Whence that old word chaplain? Most scholars first spotted it in Chaucer’s Canterbury Tales, written about 1386. In “Richard III” in 1594, Shakespeare mentions “The Chaplaine of the Tower.” Milton in 1649 poses the very question that this supplement on ministry seeks to answer: “Bishops or Presbyters we know, and Deacons we know, but what are Chaplains?”

Jesuit Fr. Walter J. Smith, president of the HealthCare Chaplaincy in New York, said the term originated as a designation for a cleric appointed for personal ministry to a monarch or a nobleman who owned a chapel. By the early 18th century, Swift invoked “chaplain” in the familiar military sense: a clergyman attached to a regiment.

Fr. Charles McTague, chaplain to seafarers at the Port of Newark, traveled back even farther: “Of course Columbus had chaplains on his ships. But what of those scared apostles on the Sea of Galilee? Wasn’t Jesus himself the first chaplain?”

The model of one person caring for the spiritual needs of another -- in jail, in a hospital, away from home, at college, serving abroad -- who is in distress, is lonely or in emotional turmoil comes close to a definition of chaplain.

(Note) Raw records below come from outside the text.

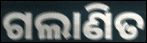
ଗଲାଣିତ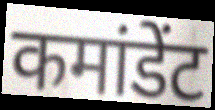
कमांडेंट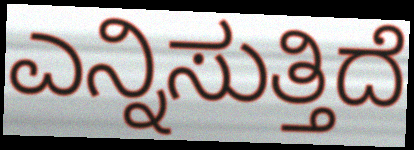
ಎನ್ನಿಸುತ್ತಿದೆ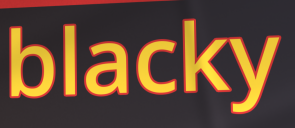
blacky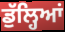
ਡੁੱਲ੍ਹਿਆਂ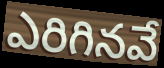
ఎరిగినవే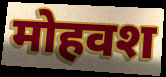
मोहवश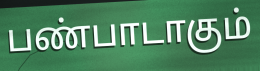
பண்பாடாகும்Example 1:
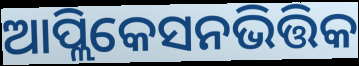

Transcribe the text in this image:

ଆପ୍ଲିକେସନଭିତ୍ତିକ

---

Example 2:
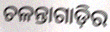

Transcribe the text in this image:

ଚଳନ୍ତାଗାଡ଼ିର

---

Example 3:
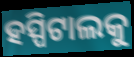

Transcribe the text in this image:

ହସ୍ପିଟାଲକୁ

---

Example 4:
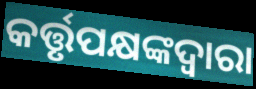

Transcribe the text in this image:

କର୍ତ୍ତୃପକ୍ଷଙ୍କଦ୍ଵାରା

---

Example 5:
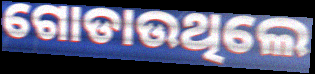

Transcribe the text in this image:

ଗୋଡାଉଥିଲେ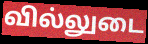
வில்லுடைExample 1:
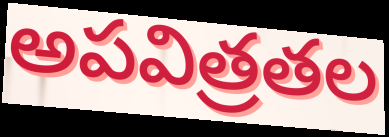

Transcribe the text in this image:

అపవిత్రతల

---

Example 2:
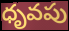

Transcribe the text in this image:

ధృవపు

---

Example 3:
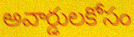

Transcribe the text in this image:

అవార్డులకోసం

But today’s chaplains are not just kind souls who extend the hand of friendship and offer the balm of comfort. They are highly skilled professionals, trained in theology and often in pastoral counseling. They have volunteered in prisons and nursing homes, gained experience in parishes and among youth. Many are ordained, though increasingly lay people are choosing the profession.

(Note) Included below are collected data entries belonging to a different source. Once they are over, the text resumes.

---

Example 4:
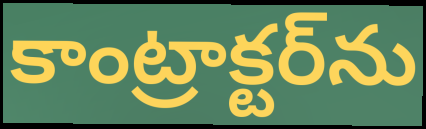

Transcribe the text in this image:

కాంట్రాక్టర్‌ను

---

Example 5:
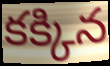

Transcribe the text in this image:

కక్కిన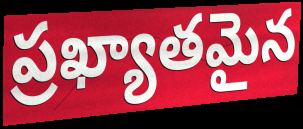
ప్రఖ్యాతమైన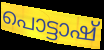
പൊട്ടാഷ്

One thing common to all chaplains featured on these pages is their enormous capacity and willingness to work. Many logged a 60-hour week. One nun said she spent 70 to 80 hours a week on the job, but “if you print that, they’ll think I’m a masochist.”

Perhaps Kim Reid, warden at Danbury Federal Correctional Institution, said it best: “You need the heart of a servant” to do the work of a chaplain.